Format the lines from the beginning through the line containing "source=d5f2b87dc23c8806dfc6d9550f24aaf2" as a numbered list, including that line, skipping any blank lines and leaving the pictures out.

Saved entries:
- Opening Delimiter -

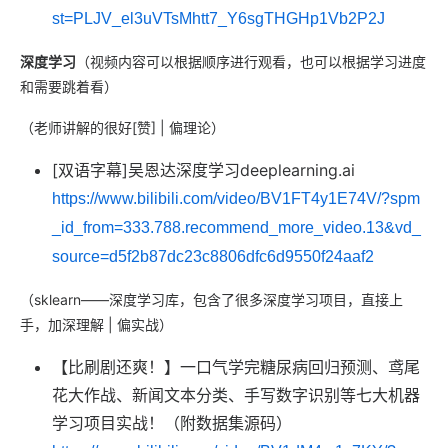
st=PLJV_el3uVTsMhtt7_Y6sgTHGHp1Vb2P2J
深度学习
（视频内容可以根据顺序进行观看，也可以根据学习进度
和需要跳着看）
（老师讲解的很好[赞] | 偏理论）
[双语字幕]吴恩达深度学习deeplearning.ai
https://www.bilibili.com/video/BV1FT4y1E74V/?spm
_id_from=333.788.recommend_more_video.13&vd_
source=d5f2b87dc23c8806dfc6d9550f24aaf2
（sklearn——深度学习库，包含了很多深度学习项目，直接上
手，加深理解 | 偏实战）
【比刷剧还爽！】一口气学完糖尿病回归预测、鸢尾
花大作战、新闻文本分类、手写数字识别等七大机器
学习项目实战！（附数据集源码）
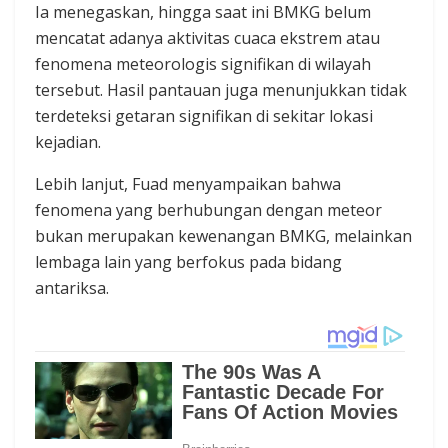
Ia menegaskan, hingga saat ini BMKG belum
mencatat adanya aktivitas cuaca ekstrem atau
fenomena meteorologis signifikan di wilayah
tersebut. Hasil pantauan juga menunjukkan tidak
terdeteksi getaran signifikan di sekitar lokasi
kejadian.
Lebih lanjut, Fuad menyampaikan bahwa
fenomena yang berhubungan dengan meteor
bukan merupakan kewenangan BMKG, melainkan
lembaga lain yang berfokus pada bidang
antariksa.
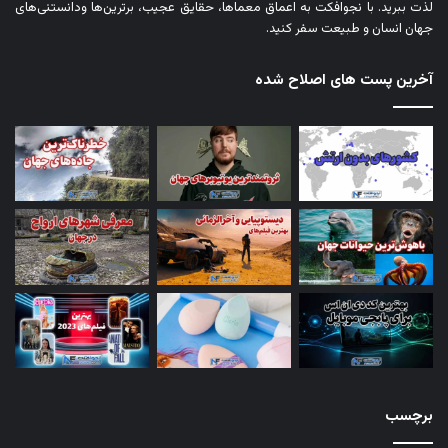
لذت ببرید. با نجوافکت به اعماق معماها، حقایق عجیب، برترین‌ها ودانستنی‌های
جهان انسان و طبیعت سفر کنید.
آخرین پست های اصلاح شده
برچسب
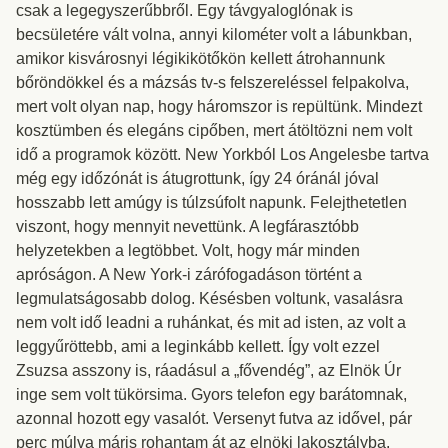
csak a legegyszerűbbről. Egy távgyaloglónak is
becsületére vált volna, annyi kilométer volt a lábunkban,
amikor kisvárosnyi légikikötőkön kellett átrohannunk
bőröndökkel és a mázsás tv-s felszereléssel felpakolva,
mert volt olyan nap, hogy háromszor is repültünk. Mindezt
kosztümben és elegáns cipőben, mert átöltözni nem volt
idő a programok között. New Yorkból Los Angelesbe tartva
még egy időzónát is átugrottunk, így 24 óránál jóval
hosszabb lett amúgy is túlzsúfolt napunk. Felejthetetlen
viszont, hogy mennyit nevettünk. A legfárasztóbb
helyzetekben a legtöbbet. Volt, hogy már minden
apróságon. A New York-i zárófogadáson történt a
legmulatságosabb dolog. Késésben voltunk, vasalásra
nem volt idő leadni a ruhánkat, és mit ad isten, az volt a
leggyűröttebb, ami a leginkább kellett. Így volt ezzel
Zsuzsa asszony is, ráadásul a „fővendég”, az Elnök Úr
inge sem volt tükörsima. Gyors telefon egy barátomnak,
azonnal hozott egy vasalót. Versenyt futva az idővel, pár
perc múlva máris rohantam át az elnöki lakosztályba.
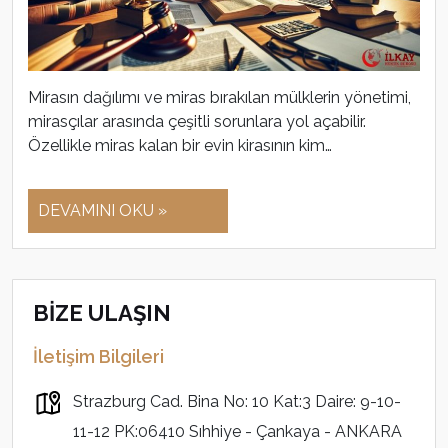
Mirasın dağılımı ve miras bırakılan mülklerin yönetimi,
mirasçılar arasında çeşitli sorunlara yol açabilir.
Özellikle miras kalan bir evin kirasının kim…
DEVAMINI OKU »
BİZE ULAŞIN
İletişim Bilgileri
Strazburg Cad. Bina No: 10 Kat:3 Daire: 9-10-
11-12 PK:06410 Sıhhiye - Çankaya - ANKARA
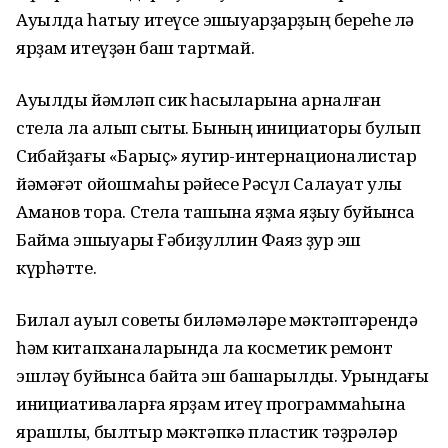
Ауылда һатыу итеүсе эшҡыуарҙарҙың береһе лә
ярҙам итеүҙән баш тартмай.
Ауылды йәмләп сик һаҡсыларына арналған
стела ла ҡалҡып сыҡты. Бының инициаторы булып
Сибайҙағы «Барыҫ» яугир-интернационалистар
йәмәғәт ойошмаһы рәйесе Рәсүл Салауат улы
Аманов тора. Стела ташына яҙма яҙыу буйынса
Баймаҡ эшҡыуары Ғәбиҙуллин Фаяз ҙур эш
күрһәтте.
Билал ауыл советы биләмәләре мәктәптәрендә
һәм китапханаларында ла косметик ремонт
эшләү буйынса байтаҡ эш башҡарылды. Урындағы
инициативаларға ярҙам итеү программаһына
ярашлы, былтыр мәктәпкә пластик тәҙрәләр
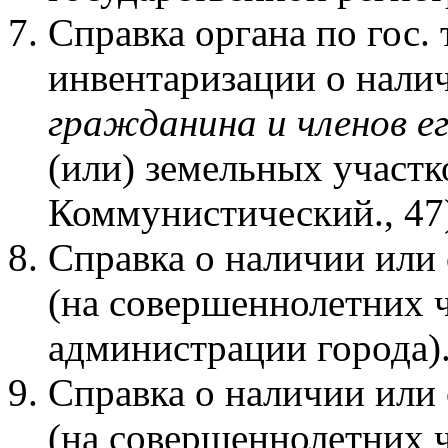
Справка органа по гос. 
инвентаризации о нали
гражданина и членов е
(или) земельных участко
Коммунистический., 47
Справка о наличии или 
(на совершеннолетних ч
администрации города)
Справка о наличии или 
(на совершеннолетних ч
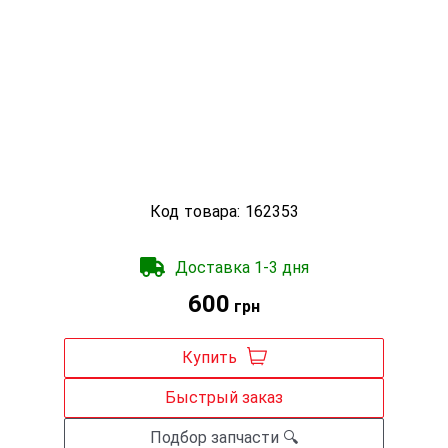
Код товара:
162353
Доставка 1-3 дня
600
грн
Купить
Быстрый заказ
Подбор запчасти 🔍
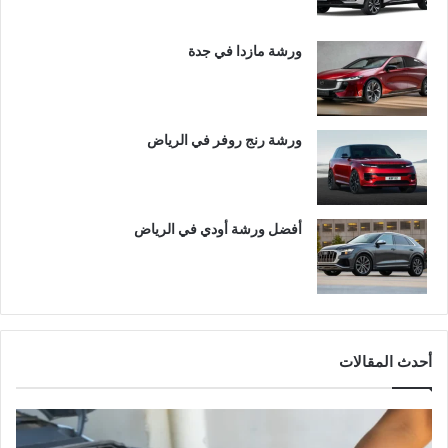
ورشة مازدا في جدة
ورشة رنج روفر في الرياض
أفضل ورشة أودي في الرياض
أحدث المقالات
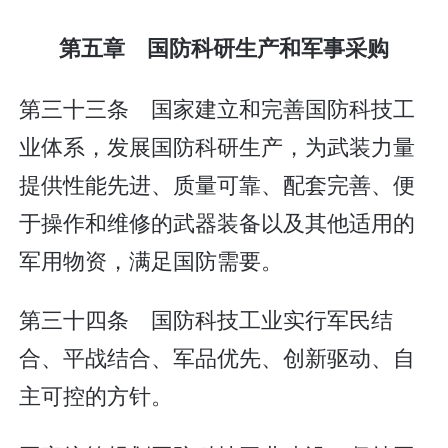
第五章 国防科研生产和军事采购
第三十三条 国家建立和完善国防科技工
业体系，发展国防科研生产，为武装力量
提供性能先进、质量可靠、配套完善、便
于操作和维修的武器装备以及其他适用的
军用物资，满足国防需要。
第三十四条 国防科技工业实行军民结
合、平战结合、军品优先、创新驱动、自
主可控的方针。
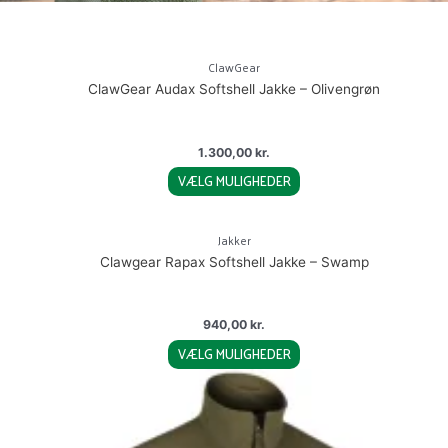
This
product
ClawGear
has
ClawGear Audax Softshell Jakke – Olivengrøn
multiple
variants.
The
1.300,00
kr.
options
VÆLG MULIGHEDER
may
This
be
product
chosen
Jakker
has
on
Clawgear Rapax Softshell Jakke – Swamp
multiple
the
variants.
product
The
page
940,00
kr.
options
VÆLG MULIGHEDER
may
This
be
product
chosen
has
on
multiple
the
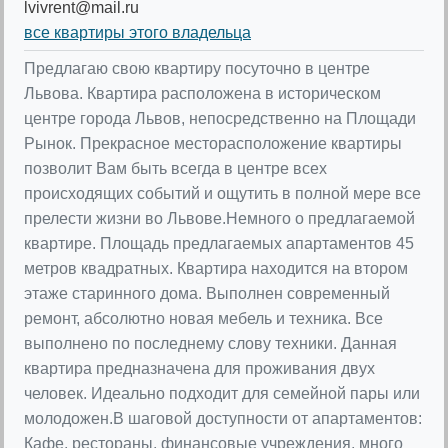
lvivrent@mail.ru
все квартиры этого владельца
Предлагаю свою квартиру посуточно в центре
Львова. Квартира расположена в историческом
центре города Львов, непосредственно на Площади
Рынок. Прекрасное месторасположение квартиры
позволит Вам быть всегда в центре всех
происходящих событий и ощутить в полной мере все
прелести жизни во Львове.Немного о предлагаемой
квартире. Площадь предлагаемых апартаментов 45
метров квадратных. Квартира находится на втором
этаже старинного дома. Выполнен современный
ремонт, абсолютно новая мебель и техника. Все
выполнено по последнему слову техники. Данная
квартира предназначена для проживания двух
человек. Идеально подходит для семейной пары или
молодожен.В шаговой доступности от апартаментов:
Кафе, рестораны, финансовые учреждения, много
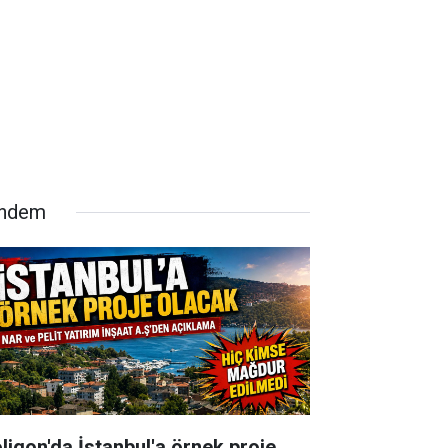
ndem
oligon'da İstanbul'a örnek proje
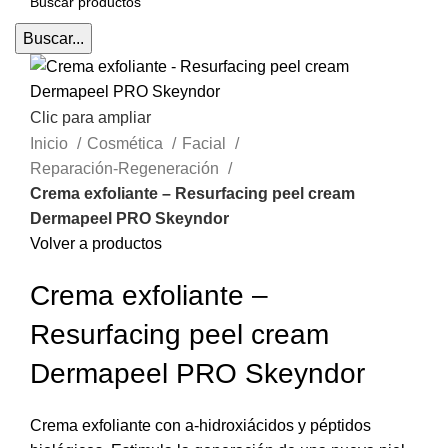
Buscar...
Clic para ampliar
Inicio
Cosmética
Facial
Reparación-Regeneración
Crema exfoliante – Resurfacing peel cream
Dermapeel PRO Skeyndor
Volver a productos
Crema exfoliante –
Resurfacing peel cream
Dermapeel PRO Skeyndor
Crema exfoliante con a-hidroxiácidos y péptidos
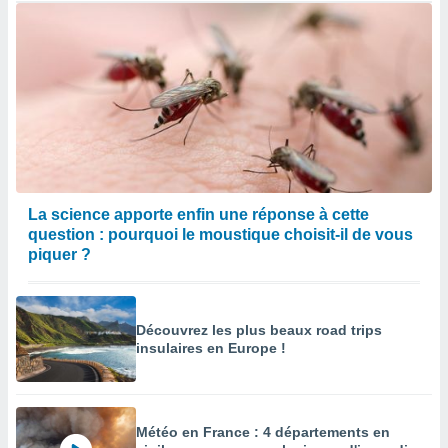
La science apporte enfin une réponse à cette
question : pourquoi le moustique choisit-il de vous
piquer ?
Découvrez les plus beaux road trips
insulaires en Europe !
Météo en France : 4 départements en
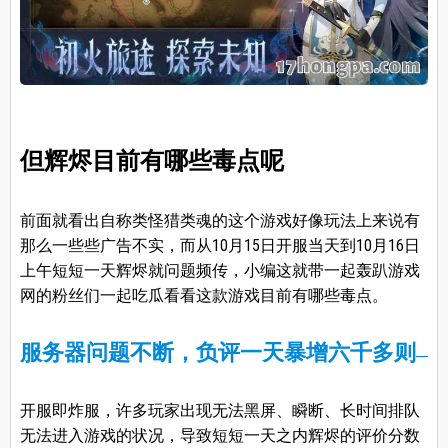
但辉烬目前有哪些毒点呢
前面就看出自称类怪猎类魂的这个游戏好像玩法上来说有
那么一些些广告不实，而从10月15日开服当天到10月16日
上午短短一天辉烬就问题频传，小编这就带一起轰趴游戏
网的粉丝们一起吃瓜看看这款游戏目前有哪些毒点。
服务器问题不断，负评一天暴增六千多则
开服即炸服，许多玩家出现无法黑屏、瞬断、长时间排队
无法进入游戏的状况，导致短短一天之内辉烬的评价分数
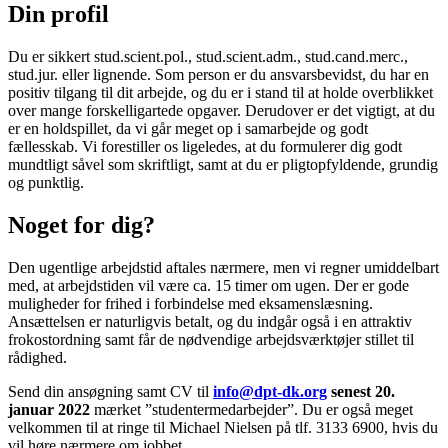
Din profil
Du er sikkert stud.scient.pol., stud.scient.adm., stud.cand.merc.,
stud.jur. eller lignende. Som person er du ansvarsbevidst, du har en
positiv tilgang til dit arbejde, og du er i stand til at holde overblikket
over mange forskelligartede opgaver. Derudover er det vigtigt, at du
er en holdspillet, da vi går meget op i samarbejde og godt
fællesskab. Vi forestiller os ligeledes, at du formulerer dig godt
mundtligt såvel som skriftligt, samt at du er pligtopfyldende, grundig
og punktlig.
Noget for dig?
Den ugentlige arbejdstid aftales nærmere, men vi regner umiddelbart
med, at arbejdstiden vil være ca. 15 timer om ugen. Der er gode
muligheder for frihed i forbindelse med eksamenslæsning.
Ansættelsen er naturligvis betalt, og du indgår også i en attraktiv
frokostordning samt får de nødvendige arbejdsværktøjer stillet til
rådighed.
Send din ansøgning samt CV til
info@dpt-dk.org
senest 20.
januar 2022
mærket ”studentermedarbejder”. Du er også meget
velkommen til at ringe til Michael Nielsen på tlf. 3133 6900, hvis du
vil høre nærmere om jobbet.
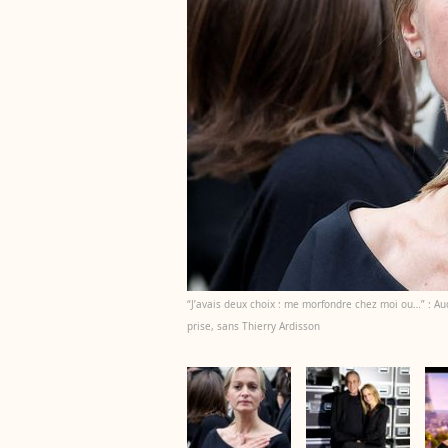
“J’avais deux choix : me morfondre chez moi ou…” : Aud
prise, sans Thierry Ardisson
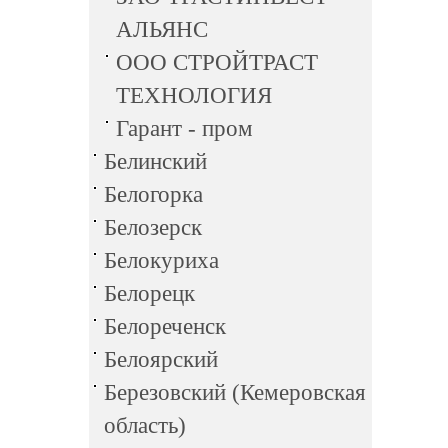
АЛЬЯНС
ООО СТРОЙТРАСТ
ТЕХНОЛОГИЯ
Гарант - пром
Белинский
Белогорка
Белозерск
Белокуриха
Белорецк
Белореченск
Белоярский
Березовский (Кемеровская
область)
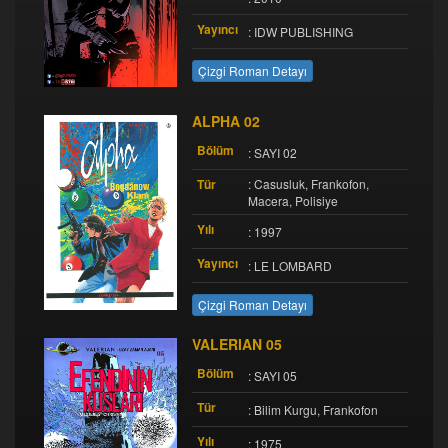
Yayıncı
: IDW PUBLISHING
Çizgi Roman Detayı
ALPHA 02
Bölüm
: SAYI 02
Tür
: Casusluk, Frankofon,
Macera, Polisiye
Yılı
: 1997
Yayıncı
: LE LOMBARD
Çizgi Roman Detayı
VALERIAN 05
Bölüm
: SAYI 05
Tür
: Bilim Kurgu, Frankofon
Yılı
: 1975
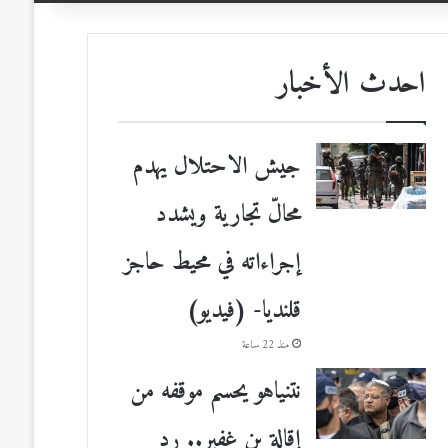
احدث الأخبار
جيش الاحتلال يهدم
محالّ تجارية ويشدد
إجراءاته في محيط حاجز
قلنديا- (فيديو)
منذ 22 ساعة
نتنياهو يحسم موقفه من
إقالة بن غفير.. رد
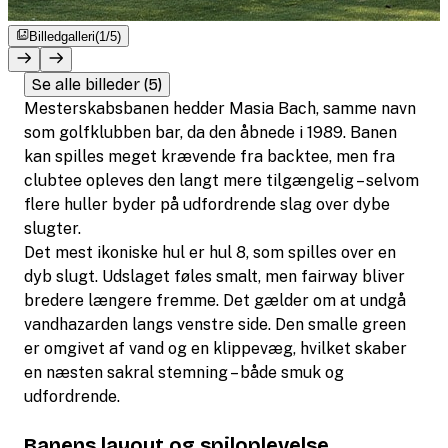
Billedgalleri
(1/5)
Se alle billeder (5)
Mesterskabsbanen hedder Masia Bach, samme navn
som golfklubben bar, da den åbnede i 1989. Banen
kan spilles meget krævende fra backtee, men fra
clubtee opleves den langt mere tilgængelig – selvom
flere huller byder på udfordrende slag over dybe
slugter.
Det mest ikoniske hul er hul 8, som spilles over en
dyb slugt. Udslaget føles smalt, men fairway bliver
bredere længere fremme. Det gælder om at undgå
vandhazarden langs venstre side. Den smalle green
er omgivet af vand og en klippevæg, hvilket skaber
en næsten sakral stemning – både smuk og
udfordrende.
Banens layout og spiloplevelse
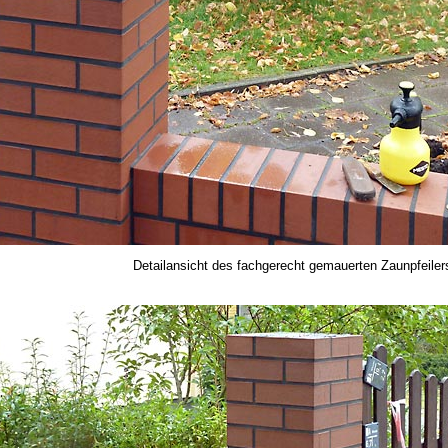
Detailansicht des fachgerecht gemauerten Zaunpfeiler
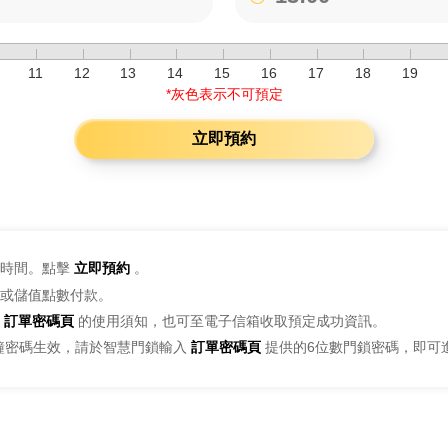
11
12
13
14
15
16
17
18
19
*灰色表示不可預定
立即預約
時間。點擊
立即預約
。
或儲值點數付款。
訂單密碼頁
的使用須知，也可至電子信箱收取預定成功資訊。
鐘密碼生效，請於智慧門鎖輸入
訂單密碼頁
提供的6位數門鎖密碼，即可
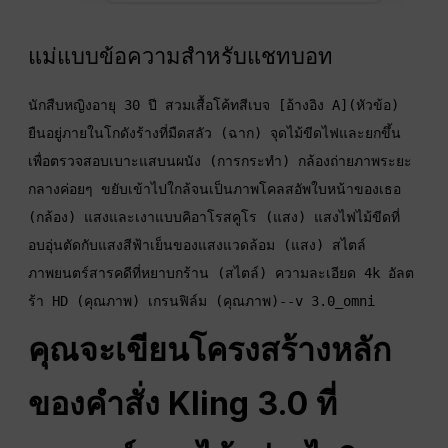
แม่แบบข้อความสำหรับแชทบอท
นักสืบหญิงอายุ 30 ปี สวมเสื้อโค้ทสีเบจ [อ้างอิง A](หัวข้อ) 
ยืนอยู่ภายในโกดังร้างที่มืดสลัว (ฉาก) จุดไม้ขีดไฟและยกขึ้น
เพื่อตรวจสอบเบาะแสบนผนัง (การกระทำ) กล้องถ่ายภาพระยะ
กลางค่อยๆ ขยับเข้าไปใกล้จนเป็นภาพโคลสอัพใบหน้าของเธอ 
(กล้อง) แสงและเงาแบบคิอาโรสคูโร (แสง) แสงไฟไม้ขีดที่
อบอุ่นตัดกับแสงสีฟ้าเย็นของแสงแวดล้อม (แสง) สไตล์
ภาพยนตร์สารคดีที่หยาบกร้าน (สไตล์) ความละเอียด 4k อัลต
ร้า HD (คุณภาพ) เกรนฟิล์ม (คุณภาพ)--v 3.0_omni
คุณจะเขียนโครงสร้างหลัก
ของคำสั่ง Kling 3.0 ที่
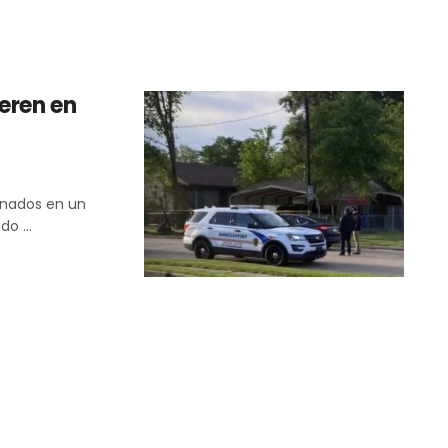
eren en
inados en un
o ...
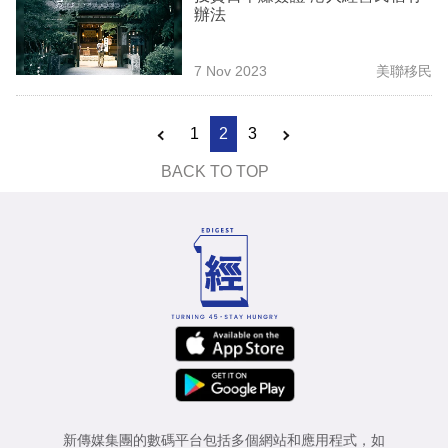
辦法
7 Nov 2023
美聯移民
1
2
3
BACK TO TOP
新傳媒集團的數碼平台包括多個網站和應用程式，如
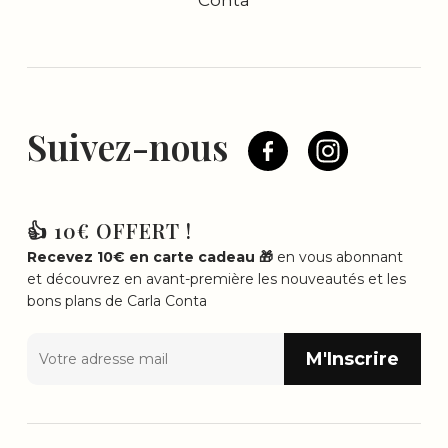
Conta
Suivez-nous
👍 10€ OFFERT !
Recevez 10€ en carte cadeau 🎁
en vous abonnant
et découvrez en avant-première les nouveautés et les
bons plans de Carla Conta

- Closing Delimiter -

● ANSWER BOX:
1. st=PLJV_el3uVTsMhtt7_Y6sgTHGHp1Vb2P2J
2. 深度学习
3. （视频内容可以根据顺序进行观看，也可以根据学习进度
4. 和需要跳着看）
5. （老师讲解的很好[赞] | 偏理论）
6. [双语字幕]吴恩达深度学习deeplearning.ai
7. https://www.bilibili.com/video/BV1FT4y1E74V/?spm
8. _id_from=333.788.recommend_more_video.13&vd_
9. source=d5f2b87dc23c8806dfc6d9550f24aaf2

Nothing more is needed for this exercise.